To those who suffer the second-hand consequences of the affliction, the symptoms are not at all simply “anecdotal.” The bizarre haircuts, the unforeseen urge to have something pierced or tattooed, the unnatural obsession with hard cider and public transportation, having semi-naked adventures with several of your closest neighbors at once, these are all well-recognized side-effects of the FLP@UND that have destroyed countless lives — well, if not lives, then at least relationships and telephones.
It was Superbowl Sunday, 1996, and my FLP@UND girlfriend and I had just celebrated an anniversary and promptly broken up so she could continue to pretend she was in London by cutting her hair short and hooking up with a guy with a dumber name than mine. There was a party at a mutual friend’s, some kind of an argument, and a heated post-Superbowl fight about who sucked more via telephone. And then, as reality began to trump Londonitis, I was hung up on.

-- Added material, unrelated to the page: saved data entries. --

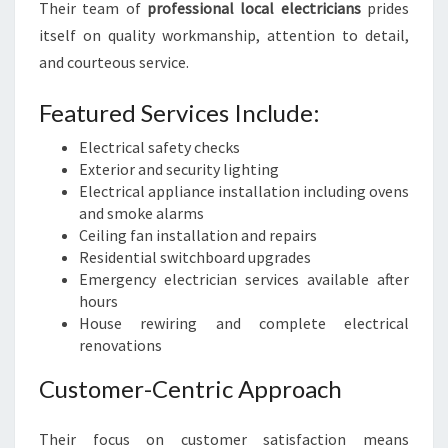
Their team of
professional local electricians
prides
itself on quality workmanship, attention to detail,
and courteous service.
Featured Services Include:
Electrical safety checks
Exterior and security lighting
Electrical appliance installation including ovens
and smoke alarms
Ceiling fan installation and repairs
Residential switchboard upgrades
Emergency electrician services available after
hours
House rewiring and complete electrical
renovations
Customer-Centric Approach
Their focus on customer satisfaction means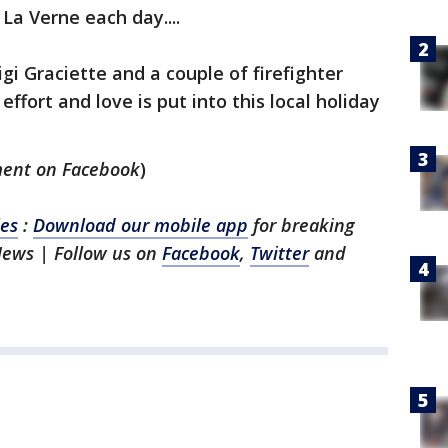
La Verne each day....
igi Graciette and a couple of firefighter
fort and love is put into this local holiday
ment on Facebook
)
les
:
Download our mobile app
for breaking
News | Follow us on
Facebook
,
Twitter
and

Todd and Kevin were in our room watching the post-game show and gnawing on Summer Sausage as I sat on the floor out in the hallway and stared incredulously at the dead receiver in my hand. Out of nowhere, they heard above the din of the TV a
SMACK-KLANG!!!!
“What was that?”
KERPOW! CRASH-BLANG!!!
“I think it’s the phone.”
FWACK! whoosh-CRACK! KER-PLANG!!!!
The phone sailed back into the room in the terminal phase of a post-kick ballistic trajectory, crashing down square in the middle of the large gray swatch of factory-leftover wall-to-wall carpeting that had been vacated of skanky-70’s-brown couches in anticipation of a Superbowl Party that never happened.

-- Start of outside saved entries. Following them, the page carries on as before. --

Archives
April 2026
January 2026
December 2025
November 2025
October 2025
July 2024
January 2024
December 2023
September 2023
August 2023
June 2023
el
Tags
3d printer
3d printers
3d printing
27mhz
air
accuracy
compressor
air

“Correction: that was the phone.”
I walked back into the room and looked down at the sad little mess that was our means of reaching out to the rest of the world. I stooped over, picked up the base with my left hand and with my right put the receiver to my ear as I pressed and released the hook in hopes of regaining a dial tone. Nothing. I looked down at the roommates who stared up at me in anticipatory silence, shrugged, and put the phone base back down on the floor and gently laid the receiver back to rest on the hook. And then, as Todd so eloquently put it,
It was like one of those Wile E. Coyote cartoons — you jumped into the air, and then hovered there for a second, and your body remained still in the air while your legs came down like a jackhammer. It was surreal.

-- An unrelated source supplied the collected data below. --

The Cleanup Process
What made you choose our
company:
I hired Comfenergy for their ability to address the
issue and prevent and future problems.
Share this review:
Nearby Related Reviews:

There was one large chunk of green circuit-board left amid the splinters of almond-brown retro phone shell, and Todd picked it up, pinned it to the bulletin board outside our door, and labelled it with a piece of paper that quoted the Beastie Boys, “Phone is ringin’, oh mah gawd.” Father David came in the following evening, having studied the silicon aftermath, and said, “You know, in the grand scheme of post-breakup freakouts I’ve seen in this dorm, if all you do is destroy a plastic phone, I think you’re doing alright.” While comforting, Father David’s words were also enabling, it might be said. That would not be the last phone to die at my hands. Or, you know, feet.
Incidentally, she’s now happily married. I am not. You do the math. Ohmahgawd.




September 19th, 2006 at 10:06 am
Every bit of the story you have heard is true. The names have not been changed to protect the innocent (and sadly, nothing could protect the phone). It WAS freakishly cartoon-physics going on there.
The phone’s bell DID still work, but only if you tweaked it with a pencil or something. The official phone-bell-tweaker had been reduced to rubble and was irrecoverable.